所给节选:
题目大意:强制在线区间无修改逆序对。
思路:看到数据范围发现分块是很显然的。预处理了很多东西,比如说每个块里面的逆序对个数,还有f[i][j]表示从第i块到第j块的逆序对个数。如果仅仅处理到这里的话,后面是不太好处理的。我们还需要一个东西,是每个点对每个块的逆序对个数,并取前缀合优化。否则的话就得用主席树来乱搞,那常数
反正总时间复杂度大概是O(n*sqrt(n)*logn) 强行不到O(n^2)
剩下就是小事了, 比如离散话啥的。。
CODE:
#include <cmath>
#include <cstdio>
#include <cstring>
#include <iostream>
#include <algorithm>
#define MAX 400
#define RANGE 50010
using namespace std;
#define max(a,b) ((a) > (b) ? (a):(b))
struct Block{
int num[MAX],total;
void Add(int x) {
num[++total] = x;
}
}block[MAX];
int cnt,size,blocks,asks;
pair<int,int *> xx[RANGE];
int src[RANGE],t;
int belong[RANGE],_begin[MAX],_end[MAX];
int fenwick[RANGE],v[RANGE],T;
int ans[MAX][MAX],g[RANGE][MAX];
inline void Fix(int x)
{
for(; x; x -= x&-x) {
if(v[x] != T) v[x] = T,fenwick[x] = 0;
++fenwick[x];
}
}
inline int GetSum(int x)
{
int re = 0;
for(; x <= t; x += x&-x) {
if(v[x] != T) v[x] = T,fenwick[x] = 0;
re += fenwick[x];
}
return re;
}
int temp[RANGE];
inline int Calc(int total)
{
++T;
int re = 0;
for(int i = 1; i <= total; ++i) {
re += GetSum(temp[i] + 1);
Fix(temp[i]);
}
return re;
}
int main()
{
cin >> cnt;
size = sqrt(cnt);
for(int i = 1; i <= cnt; ++i) {
scanf("%d",&xx[i].first);
xx[i].second = &src[i];
}
sort(xx + 1,xx + cnt + 1);
for(int i = 1; i <= cnt; ++i) {
if(i == 1 || xx[i].first != xx[i - 1].first)
++t;
*xx[i].second = t;
}
for(int i = 1; i <= cnt; ++i) {
belong[i] = i / size + 1;
blocks = max(blocks,belong[i]);
if(!_begin[belong[i]]) _begin[belong[i]] = i;
if(belong[i] != belong[i - 1]) _end[belong[i] - 1] = i - 1;
}
_end[blocks] = cnt;
for(int i = 1; i <= cnt; ++i)

任务说明 1: 找出下面数据中含有字符串“реализовано”的每一行,并逐行照抄。匹配时区分大小写。

练习数据:
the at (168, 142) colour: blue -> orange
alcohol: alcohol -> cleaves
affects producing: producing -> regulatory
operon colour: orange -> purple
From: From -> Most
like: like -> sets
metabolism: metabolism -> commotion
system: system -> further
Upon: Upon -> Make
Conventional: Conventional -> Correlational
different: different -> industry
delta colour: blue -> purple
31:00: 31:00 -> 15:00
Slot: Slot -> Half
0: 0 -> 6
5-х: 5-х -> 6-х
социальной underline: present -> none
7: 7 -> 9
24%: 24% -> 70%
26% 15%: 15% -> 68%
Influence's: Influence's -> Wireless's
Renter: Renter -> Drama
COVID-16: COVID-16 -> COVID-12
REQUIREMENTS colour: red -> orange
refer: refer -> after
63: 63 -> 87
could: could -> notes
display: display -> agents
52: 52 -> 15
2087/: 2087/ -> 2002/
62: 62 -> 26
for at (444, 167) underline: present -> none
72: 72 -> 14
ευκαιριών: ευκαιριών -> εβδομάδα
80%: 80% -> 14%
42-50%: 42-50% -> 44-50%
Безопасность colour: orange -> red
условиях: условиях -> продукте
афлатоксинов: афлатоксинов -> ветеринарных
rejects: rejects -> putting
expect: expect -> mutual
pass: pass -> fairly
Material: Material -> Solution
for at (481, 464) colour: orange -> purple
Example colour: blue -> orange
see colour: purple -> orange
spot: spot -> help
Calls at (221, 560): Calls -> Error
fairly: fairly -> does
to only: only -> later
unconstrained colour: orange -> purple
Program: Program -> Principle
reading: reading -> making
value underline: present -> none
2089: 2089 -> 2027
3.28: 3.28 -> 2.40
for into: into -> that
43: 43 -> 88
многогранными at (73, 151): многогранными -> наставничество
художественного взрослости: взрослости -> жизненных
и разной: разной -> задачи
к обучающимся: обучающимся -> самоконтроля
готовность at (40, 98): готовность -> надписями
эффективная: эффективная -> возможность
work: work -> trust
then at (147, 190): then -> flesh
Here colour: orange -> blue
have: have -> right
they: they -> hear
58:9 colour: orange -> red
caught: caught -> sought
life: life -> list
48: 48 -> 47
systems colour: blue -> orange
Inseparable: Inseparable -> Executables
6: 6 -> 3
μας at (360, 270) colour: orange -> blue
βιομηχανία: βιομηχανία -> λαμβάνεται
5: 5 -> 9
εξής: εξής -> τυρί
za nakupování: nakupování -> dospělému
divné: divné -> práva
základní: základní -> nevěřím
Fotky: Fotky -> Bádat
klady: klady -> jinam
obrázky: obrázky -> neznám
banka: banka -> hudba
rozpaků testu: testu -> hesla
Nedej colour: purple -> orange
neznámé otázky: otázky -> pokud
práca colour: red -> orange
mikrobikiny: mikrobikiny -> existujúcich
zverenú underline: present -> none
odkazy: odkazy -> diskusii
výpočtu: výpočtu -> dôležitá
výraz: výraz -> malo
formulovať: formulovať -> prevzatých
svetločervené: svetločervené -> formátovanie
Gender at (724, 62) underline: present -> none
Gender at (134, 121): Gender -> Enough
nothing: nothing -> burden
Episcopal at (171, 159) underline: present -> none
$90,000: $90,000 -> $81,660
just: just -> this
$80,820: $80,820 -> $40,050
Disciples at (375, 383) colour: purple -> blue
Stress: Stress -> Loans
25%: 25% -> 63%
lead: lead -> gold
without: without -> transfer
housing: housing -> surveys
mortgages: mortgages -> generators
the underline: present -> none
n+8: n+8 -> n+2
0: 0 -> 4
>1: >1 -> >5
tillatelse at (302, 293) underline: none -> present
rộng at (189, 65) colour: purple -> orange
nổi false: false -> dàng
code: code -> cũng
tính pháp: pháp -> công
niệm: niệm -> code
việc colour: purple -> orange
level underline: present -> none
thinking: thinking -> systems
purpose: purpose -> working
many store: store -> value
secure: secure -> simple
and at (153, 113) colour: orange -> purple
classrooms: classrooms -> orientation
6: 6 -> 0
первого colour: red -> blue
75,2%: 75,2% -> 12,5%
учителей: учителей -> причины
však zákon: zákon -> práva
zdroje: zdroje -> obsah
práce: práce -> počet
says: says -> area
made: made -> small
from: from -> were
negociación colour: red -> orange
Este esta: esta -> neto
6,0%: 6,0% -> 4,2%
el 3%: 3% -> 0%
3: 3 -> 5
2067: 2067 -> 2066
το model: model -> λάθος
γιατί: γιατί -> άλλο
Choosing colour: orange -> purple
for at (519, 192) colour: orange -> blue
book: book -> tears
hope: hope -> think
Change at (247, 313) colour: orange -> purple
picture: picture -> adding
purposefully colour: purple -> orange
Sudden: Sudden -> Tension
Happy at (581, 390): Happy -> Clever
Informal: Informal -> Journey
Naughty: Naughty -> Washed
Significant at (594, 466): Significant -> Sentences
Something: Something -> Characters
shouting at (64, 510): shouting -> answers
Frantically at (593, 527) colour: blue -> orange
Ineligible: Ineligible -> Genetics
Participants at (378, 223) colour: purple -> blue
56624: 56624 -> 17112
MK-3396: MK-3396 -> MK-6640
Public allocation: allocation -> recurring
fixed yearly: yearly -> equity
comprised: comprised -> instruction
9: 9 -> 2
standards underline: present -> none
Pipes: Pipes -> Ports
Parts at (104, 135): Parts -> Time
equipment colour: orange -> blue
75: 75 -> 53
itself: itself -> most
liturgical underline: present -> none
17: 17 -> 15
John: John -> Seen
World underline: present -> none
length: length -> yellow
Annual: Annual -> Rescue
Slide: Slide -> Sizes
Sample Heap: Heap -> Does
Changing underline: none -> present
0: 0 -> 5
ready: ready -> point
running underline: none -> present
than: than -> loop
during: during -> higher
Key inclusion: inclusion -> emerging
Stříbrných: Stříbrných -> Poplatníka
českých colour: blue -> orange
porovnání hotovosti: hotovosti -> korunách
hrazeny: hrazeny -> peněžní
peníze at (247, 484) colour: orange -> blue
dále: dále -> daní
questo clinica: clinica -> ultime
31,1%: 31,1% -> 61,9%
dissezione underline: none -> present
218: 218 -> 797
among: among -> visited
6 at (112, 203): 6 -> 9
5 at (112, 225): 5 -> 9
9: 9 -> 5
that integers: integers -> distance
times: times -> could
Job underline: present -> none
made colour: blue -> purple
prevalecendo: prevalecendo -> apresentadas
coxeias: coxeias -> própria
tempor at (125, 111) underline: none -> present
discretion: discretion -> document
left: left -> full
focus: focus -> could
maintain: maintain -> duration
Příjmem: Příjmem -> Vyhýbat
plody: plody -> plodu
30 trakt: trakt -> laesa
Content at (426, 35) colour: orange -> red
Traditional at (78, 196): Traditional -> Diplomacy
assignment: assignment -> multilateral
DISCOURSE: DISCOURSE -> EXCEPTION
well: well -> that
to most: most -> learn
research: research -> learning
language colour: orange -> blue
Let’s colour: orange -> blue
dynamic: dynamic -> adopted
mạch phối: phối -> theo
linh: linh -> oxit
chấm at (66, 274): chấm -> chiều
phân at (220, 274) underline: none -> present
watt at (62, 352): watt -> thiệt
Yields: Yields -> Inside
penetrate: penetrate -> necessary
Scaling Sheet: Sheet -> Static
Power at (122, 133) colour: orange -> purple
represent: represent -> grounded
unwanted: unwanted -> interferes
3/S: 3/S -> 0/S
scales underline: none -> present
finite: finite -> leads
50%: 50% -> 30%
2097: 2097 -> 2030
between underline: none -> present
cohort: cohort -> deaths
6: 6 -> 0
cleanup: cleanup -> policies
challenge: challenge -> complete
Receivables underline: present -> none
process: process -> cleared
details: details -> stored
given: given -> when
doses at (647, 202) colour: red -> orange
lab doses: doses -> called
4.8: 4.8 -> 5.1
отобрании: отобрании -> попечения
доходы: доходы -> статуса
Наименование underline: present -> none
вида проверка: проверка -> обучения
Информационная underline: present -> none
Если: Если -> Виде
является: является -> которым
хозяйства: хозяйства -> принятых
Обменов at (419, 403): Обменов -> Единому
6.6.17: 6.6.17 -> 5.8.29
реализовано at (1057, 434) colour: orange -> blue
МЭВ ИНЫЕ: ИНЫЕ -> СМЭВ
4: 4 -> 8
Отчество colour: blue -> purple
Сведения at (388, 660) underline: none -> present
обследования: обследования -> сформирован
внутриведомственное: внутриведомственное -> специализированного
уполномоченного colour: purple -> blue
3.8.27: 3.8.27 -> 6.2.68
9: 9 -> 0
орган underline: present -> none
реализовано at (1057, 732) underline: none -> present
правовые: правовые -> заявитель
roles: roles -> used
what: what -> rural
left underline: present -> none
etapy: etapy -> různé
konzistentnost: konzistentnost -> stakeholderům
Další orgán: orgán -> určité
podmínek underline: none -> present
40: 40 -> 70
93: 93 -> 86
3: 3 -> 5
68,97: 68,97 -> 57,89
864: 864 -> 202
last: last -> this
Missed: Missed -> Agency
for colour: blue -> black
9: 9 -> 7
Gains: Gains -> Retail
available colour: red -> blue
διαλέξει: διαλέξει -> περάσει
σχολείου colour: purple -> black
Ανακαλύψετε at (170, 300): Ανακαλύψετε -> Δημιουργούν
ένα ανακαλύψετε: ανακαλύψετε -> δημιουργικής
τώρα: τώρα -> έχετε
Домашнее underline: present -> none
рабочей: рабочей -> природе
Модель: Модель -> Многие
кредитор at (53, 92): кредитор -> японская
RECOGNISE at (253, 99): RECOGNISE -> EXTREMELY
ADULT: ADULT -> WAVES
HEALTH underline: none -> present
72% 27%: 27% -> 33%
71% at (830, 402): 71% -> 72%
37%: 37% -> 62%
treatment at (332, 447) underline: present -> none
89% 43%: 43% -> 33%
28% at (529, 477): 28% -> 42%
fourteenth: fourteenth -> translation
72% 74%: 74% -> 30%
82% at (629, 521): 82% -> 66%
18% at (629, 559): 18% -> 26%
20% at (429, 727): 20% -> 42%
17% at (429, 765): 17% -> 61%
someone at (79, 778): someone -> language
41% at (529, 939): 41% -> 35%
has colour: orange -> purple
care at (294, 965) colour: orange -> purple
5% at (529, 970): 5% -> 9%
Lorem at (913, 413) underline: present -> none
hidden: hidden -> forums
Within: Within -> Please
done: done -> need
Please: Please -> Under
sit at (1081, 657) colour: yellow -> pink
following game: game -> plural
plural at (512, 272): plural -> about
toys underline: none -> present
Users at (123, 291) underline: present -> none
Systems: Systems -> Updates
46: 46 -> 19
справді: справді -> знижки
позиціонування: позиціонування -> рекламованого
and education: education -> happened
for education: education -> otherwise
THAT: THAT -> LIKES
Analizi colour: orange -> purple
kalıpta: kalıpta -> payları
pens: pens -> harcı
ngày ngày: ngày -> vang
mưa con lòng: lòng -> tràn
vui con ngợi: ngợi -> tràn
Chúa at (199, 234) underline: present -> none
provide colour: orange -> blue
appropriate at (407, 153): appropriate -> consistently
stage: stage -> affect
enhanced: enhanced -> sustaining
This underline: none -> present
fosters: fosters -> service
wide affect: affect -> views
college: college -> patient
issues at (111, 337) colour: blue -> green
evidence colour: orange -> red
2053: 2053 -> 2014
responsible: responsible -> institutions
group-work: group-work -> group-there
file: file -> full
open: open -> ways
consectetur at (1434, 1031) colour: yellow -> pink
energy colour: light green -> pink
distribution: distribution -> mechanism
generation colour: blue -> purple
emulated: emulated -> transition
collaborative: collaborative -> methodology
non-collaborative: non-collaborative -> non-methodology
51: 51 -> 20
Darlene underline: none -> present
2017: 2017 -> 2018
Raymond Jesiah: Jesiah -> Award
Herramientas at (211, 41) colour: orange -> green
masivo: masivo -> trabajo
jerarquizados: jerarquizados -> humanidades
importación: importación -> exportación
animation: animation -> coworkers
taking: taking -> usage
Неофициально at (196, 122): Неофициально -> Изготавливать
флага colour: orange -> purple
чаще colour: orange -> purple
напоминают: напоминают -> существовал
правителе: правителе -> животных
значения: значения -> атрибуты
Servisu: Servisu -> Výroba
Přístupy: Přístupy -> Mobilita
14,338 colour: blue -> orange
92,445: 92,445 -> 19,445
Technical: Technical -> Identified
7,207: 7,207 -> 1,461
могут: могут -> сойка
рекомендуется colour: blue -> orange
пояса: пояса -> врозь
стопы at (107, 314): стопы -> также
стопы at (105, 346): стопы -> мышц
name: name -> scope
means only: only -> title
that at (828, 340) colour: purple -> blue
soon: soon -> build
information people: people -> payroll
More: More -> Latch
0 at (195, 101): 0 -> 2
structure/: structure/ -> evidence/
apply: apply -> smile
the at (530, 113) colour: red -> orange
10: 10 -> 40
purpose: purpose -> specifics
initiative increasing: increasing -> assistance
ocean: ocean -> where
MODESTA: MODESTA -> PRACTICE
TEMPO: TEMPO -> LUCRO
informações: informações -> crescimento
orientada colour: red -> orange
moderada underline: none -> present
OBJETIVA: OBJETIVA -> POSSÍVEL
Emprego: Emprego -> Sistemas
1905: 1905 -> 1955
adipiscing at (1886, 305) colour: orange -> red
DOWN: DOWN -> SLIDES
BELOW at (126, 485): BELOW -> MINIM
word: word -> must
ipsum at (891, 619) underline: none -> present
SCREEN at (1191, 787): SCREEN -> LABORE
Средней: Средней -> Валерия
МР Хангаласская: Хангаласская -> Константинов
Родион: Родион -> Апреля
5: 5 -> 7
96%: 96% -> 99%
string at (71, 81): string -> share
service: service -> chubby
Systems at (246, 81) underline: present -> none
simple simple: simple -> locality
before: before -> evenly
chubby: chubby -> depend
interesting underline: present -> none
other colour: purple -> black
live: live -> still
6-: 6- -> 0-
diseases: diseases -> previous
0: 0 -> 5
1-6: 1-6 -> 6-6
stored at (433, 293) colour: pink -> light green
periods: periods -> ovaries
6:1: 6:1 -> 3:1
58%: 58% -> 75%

任务说明 2: 从上面那篇分块求区间逆序对的题解里,把“题目大意:强制在线区间无修改逆序对。”与“反正总时间复杂度大概是O(n*sqrt(n)*logn) 强行不到O(n^2)”之间的文字原样摘出来,两端也要包括在内。

正确答案 1:
реализовано at (1057, 434) colour: orange -> blue
реализовано at (1057, 732) underline: none -> present

正确答案 2:
题目大意:强制在线区间无修改逆序对。
思路:看到数据范围发现分块是很显然的。预处理了很多东西,比如说每个块里面的逆序对个数,还有f[i][j]表示从第i块到第j块的逆序对个数。如果仅仅处理到这里的话,后面是不太好处理的。我们还需要一个东西,是每个点对每个块的逆序对个数,并取前缀合优化。否则的话就得用主席树来乱搞,那常数
反正总时间复杂度大概是O(n*sqrt(n)*logn) 强行不到O(n^2)